Spokane Valley, WA Budget Snapshot

Total Spending$528.9M
Per Capita Spending$5,097
Total Revenue$128.5M
Total Debt$512K
Debt Per Capita$5
Population103,761
Fiscal Health Score68/100 (B)
Data YearFY 2023

Spokane Valley, WA's Debt, Broken Down

Total Outstanding Debt$512K
Long-Term Debt$110.5M
Debt Per Resident$5
Cash & Securities on Hand$4.0M
Debt-Burden Score100/100

Debt-wise, Spokane Valley sits close to the peer median for cities its size: $5 per resident versus a peer-group median of $0. That tracks with normal capital-program borrowing for streets, water, and public buildings.

What Does the B Grade Mean?

Spokane Valley, WA earns a B on the CitySpend Fiscal Health Score (68/100). The city's books are reliably balanced and debt is manageable, with one or two factors (typically pension funding or revenue diversity) keeping the score below A range.

Where the Money Comes From

Where does the money come from? Property tax provides 16 percent of city revenue, sales tax 1 percent, intergovernmental transfers from federal and state sources 8 percent, and direct charges and user fees 0 percent. The remainder comes from utility revenue, income tax (where applicable), and miscellaneous sources.

Where the Money Goes

Of the $528.9M that Spokane Valley, WA spent in its most recent reported fiscal year, the largest single line item per resident is Parks & Recreation at $259. Fire Protection comes next at $189 per resident. Together those two functions account for the bulk of every-day taxpayer-facing services in the city budget. The remaining categories, parks, health, housing, debt service, and general administration, fill out the picture.

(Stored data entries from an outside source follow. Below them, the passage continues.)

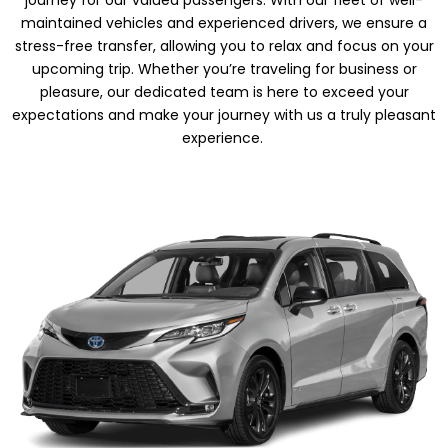
journey for our valued passengers. With our fleet of well-
maintained vehicles and experienced drivers, we ensure a
stress-free transfer, allowing you to relax and focus on your
upcoming trip. Whether you’re traveling for business or
pleasure, our dedicated team is here to exceed your
expectations and make your journey with us a truly pleasant
experience.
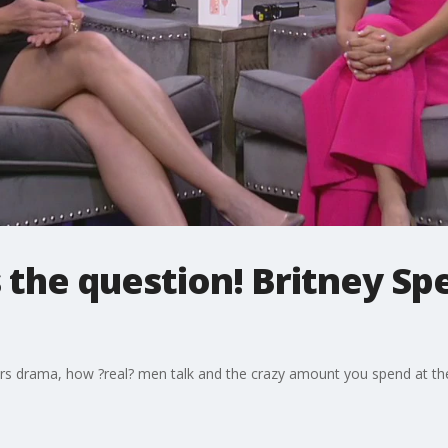
 the question! Britney S
ars drama, how ?real? men talk and the crazy amount you spend at the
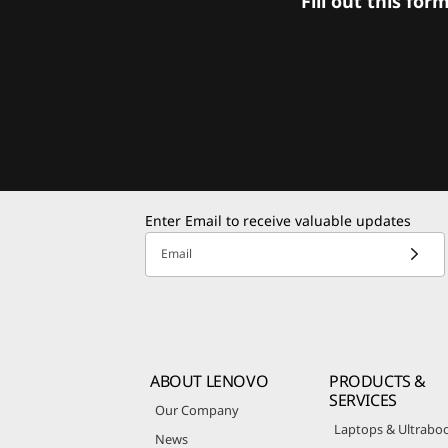
Fill out this f
Enter Email to receive valuable updates
Email
ABOUT LENOVO
PRODUCTS &
SERVICES
Our Company
Laptops & Ultrabo
News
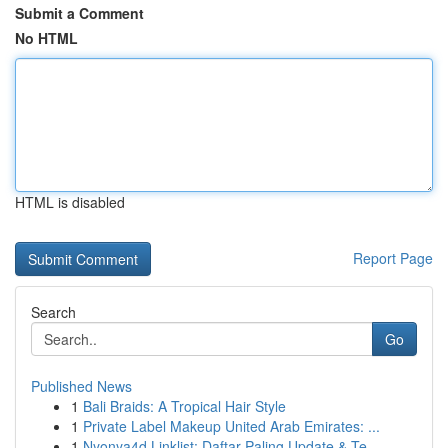
Submit a Comment
No HTML
HTML is disabled
Report Page
Search
Go
Published News
1
Bali Braids: A Tropical Hair Style
1
Private Label Makeup United Arab Emirates: ...
1
Nyonya4d Linklist: Daftar Paling Update & Te...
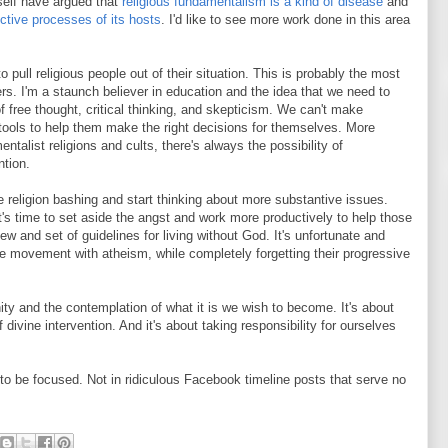
self have argued that
religious fundamentalism is a kind of disease
and
uctive processes of its hosts
. I'd like to see more work done in this area
o pull religious people out of their situation. This is probably the most
ers. I'm a staunch believer in education and the idea that we need to
f free thought, critical thinking, and skepticism. We can't make
 tools to help them make the right decisions for themselves. More
ntalist religions and cults, there's always the possibility of
ntion.
e religion bashing and start thinking about more substantive issues.
's time to set aside the angst and work more productively to help those
ew and set of guidelines for living without God. It's unfortunate and
 movement with atheism, while completely forgetting their progressive
ty and the contemplation of what it is we wish to become. It's about
 divine intervention. And it's about taking responsibility for ourselves
to be focused. Not in ridiculous Facebook timeline posts that serve no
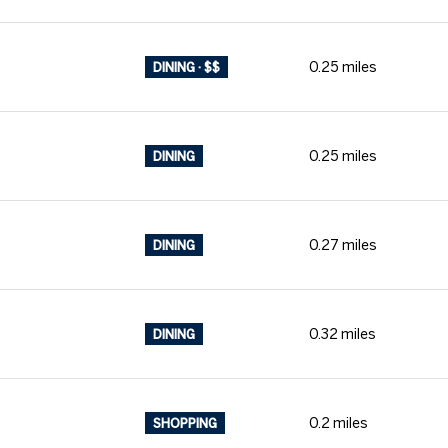
0.25
miles
DINING · $$
0.25
miles
DINING
0.27
miles
DINING
0.32
miles
DINING
0.2
miles
SHOPPING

Top Spending Categories (Per Capita)

Parks & Recreation$259/person
Fire Protection$189/person
Police$169/person
Highways & Roads$112/person

How This Score Is Calculated

The CitySpend Fiscal Health Score combines six factors into one composite, drawn from the U.S. Census Bureau Annual Survey of State and Local Government Finances: budget balance and reserves (25%), debt burden per capita versus peer median (20%), pension funded ratio from the Public Plans Database (20%), spending efficiency (15%), revenue diversity (10%), and three-year trend direction (10%). Best-practice weighting follows guidance from the Government Finance Officers Association (GFOA). Read the full methodology.

Spokane Valley, WA carries $512K in total outstanding debt — about $5 for every resident. Long-term debt accounts for $110.5M of that. On CitySpend's Fiscal Health Score, the city's debt-burden factor scores 100/100, and its overall grade is B (68/100). All figures are from the U.S. Census Bureau Annual Survey of State and Local Government Finances.

This answer pulls from the Census Annual Survey of State and Local Government Finances, the authoritative federal source for U.S. municipal and county government finances. The headline number above is the direct answer; what follows is the additional context most readers need to use the answer for a real decision rather than just a fact lookup.

For readers turning this answer into action: cross-reference against the underlying the Census Annual Survey of State and Local Government Finances record before acting on time-sensitive decisions. The site renders the data as it was published; subsequent revisions can shift the picture, and the live federal data is always the authoritative current reference.